* [PASSAGE SHOWN]
⁂

The second n-best list file just indicated the number of candidate translations present in the feature file for each sentences. Its format is

sentenceNumber #ofCandidateTranslations

We need to generate 1 more file before running the optimization. This file restricts the scaling factors for each model to stay within a specified range. The format for this file is shown below. It is usually useful to restrict one of the parameters to 1.0, and let the other parameters optimize around this fixed value. Initially you can set the ExpansionMargin (see below) to allow the system to select its own ranges.

minValueModel1 minValueModel2 ... minValueModelN
maxValueModel1 maxValueModel2 ... maxValueModelN

These restrictions can be used to turn off certain models by setting the min, max value for that model to be the same. The number of models here must match the number of models in the n-best list feature file.

⁂

* [DATA SECTION]
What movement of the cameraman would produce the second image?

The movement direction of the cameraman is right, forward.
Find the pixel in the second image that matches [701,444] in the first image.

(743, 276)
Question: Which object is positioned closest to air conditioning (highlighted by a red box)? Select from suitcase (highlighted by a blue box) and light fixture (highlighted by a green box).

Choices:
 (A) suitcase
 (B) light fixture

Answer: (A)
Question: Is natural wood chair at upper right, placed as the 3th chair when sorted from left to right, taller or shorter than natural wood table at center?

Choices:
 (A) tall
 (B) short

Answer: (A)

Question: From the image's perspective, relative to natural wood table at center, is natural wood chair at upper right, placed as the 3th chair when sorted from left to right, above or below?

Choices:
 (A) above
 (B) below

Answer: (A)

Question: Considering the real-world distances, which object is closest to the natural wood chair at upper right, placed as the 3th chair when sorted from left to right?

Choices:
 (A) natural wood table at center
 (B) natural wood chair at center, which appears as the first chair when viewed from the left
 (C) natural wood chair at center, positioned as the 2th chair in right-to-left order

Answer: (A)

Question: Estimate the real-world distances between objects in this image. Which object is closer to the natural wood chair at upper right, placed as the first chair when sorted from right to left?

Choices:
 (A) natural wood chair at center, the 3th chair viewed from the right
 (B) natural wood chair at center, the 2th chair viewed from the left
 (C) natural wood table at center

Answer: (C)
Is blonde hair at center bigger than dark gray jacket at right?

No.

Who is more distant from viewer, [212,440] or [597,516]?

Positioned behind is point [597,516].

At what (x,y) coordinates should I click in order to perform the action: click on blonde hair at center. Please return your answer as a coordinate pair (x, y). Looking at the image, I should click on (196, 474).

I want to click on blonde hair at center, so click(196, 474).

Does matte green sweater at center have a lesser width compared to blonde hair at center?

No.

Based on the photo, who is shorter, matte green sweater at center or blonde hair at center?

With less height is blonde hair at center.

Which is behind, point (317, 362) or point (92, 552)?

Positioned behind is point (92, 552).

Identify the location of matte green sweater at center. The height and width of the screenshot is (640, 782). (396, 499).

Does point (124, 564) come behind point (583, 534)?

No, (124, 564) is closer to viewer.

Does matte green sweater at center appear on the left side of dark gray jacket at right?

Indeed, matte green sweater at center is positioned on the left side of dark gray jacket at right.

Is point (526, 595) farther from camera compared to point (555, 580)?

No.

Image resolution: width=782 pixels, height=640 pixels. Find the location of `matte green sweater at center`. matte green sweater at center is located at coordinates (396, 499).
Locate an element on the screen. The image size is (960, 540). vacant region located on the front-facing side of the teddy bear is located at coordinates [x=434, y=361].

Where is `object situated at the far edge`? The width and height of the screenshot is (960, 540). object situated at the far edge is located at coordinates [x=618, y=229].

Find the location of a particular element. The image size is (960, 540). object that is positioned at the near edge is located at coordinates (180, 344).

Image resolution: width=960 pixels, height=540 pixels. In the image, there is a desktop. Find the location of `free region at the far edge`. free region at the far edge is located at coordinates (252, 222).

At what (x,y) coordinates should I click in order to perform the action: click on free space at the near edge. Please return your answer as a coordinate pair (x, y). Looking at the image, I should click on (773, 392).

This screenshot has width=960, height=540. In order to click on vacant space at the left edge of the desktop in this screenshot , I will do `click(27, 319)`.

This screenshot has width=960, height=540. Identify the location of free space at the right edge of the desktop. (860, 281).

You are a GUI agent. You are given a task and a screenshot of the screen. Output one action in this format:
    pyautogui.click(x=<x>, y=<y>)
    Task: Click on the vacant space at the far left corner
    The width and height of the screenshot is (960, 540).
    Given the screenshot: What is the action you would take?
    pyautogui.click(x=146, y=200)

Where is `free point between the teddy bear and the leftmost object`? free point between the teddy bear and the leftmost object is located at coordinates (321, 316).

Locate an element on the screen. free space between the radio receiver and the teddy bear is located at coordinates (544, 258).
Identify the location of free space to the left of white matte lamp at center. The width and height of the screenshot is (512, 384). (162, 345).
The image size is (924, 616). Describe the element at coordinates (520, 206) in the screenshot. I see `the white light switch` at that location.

⁂

* [TASK INSTRUCTIONS]
1) In the n-best optimization text, why does it say to create one more file before running the optimization? Answer in one to three sentences.
2) Duplicate the part of the n-best optimization text that begins at the words "minValueModel1 minValueModel2 ..." and stops after the words "list feature file.".
3) In the n-best optimization text, what must the number of models in the range file match?

* [SOLUTIONS TO THE EXERCISE]
1) The extra file keeps the scaling factor for each model within a set range. Its first line gives each model's minimum value, and its second line gives each model's maximum value.

2)
minValueModel1 minValueModel2 ... minValueModelN
maxValueModel1 maxValueModel2 ... maxValueModelN

These restrictions can be used to turn off certain models by setting the min, max value for that model to be the same. The number of models here must match the number of models in the n-best list feature file.

3) It must match the number of models in the n-best list feature file.